Google practices dividing to conquer

Projects under development at the company are aimed at helping categorize data and improving the relevance of search results.

Stefanie Olsen Staff writer, CNET News
Stefanie Olsen covers technology and science.
Stefanie Olsen
2 min read
SAN FRANCISCO--Google's 8 billion-plus Web document index may not multiply, but its search engine will learn to better divide the data.

That was part of the message from Peter Norvig, Google's director of search quality, who on Tuesday gave a keynote speech here at the Semantic Technology Conference. Norvig, a former NASA employee and an author of books on artificial intelligence, highlighted several research projects the company is developing to help classify data and improve the relevance of search results.

Those projects focus on adding new clustering capabilities for search results, providing suggestions for related searches, personalizing listings, and returning factual answers to specific questions, Norvig said.
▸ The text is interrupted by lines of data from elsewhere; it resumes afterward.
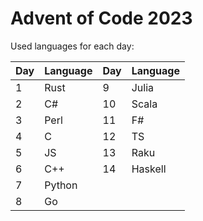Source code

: # Advent of Code 2023

Used languages for each day:

| Day | Language | Day | Language |
|-----|----------|-----|----------|
|  1  | Rust     |  9  | Julia    |
|  2  | C#       | 10  | Scala    |
|  3  | Perl     | 11  | F#       |
|  4  | C        | 12  | TS       |
|  5  | JS       | 13  | Raku     |
|  6  | C++      | 14  | Haskell  |
|  7  | Python   |
|  8  | Go       |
"We want to have a broader bandwidth for that kind of communication," Norvig said. "It's a question of what's the right language."

Despite heavy competition in recent years to own the largest document index, Norvig also said he couldn't foresee Google's database adding many more Web documents without cataloging bogus or useless pages. Still, the company has numerous programs to add otherwise inaccessible data, like that from books and TV shows, to its Web search engine.

Norvig highlighted a research paper written by a Google employee last year regarding a classification engine the company is testing. The technology can parse a proper noun or compound nouns into several categories in order to deliver clustered results, for example. For a query on "ATM," or asynchronous transfer mode, the engine would be able to use the terms "such as" on Web pages indexed with the term to discover that it can be linked to the expression "high-speed networks." As a result, a search for high-speed networks might pull up a cluster on ATM.

Norvig said the same technology could be used to mine factual answers from the Web for queries like "President Lincoln's birth date." The technique could offer an edge over Microsoft's recent addition of encyclopedic answers to its database, thanks to its Encarta software, Norvig said. That's because MSN's engine could miss the chance to deliver the desired factual answer if the searcher's query is inexact. In contrast, Google draws on the semantic Web and various language sets from pages to find a match.

Norvig also demonstrated Keyhole, Google's satellite mapping service. He said that over time, the company will greater integrate its maps and local information on businesses and places. "It's important to deliver information about the real world as people carry devices around," he said.